Assuming a 1:1 ratio for planets, that’s quite a lot of chances to have some form of life.
***You’re off by about 119,000 orders of magnitude. And that’s being generous with 800 orders of magnitude. The mathematical definition of impossible is 1/10^50. So that’s giving you 16 levels of “impossible”. Having a faith position that life arrives through abiogenesis is deeply embedded with more than 2200 levels of 10^50 impossible.
http://www.tedmontgomery.com/bblovrvw/creation/crea-evol.html
Consider that the smallest theoretical cell is made up of 239 proteins. Further, at least 124 different types of proteins are needed for the cell to become a living thing. But the simplest known self-reproducing organism is the H39 strain of PPLO (mycoplasma) containing 625 proteins with an average of 400 amino acids in each protein.
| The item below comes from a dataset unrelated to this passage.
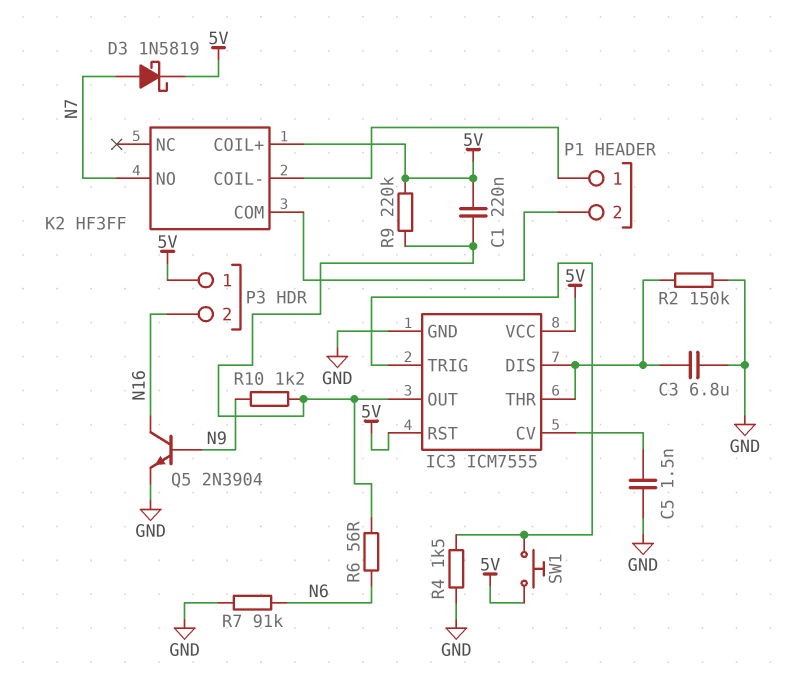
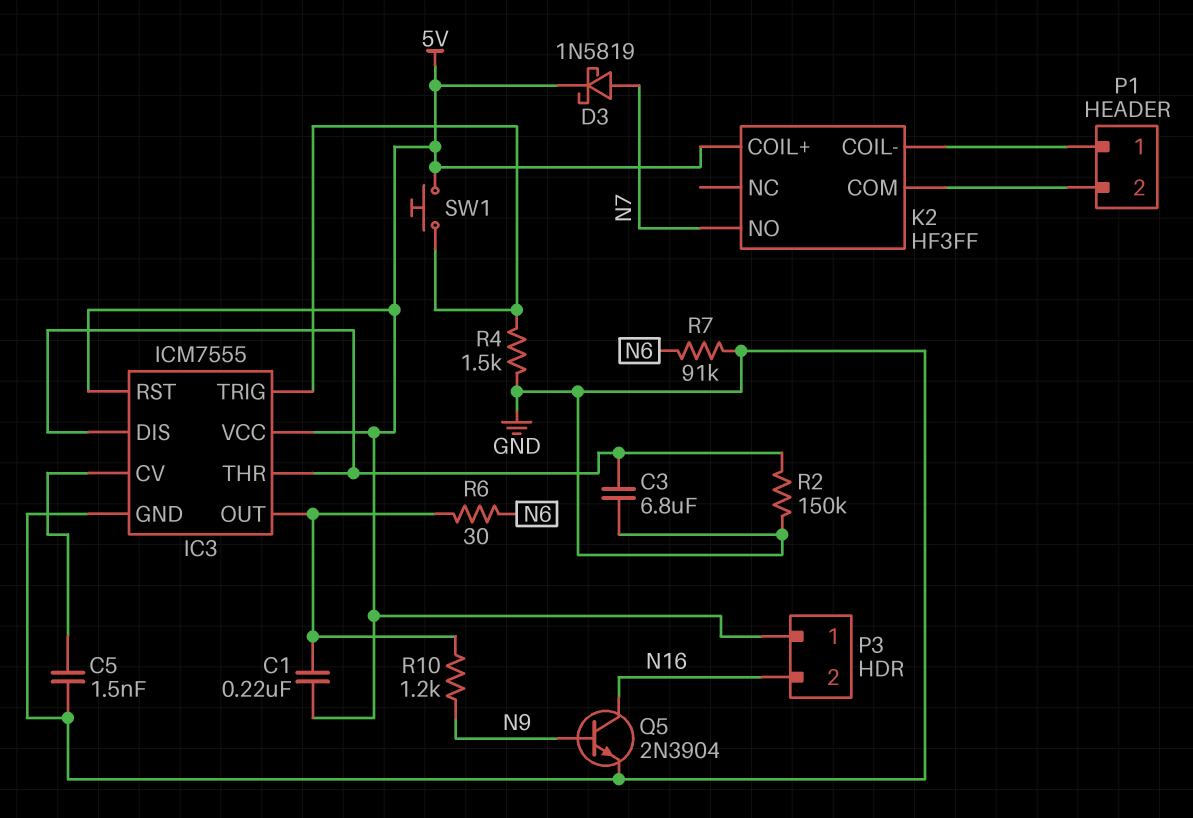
R6: 56 (IC3/OUT, N6) -> 30 (IC3/OUT, N6)
R9: 220k (5V, IC3/OUT) -> none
Yet the probability of the occurrence of the smallest theoretical life is only one chance in 10^119,879 and the years required for it to evolve would be 10^119,841 years or 10119,831 times the assumed age of the earth! The probability of this smallest theoretical cell of 239 proteins evolving without the needed 124 different types of proteins to make up a living cell, i.e., the chance of evolving this helpless group of non-living molecules in over 500 billion years is one chance in 10^119,701. Dr. David J. Rodabough, Associate Professor of Mathematics at the University of Missouri, estimated the more realistic chance that life would spontaneously generate (even on 10^23 planets) as only one chance in 10^2,999,940.
Throw in a little chaos theory, and you’d see that those vast numbers can be tamed in a hurry by a few simple organizing physics principles.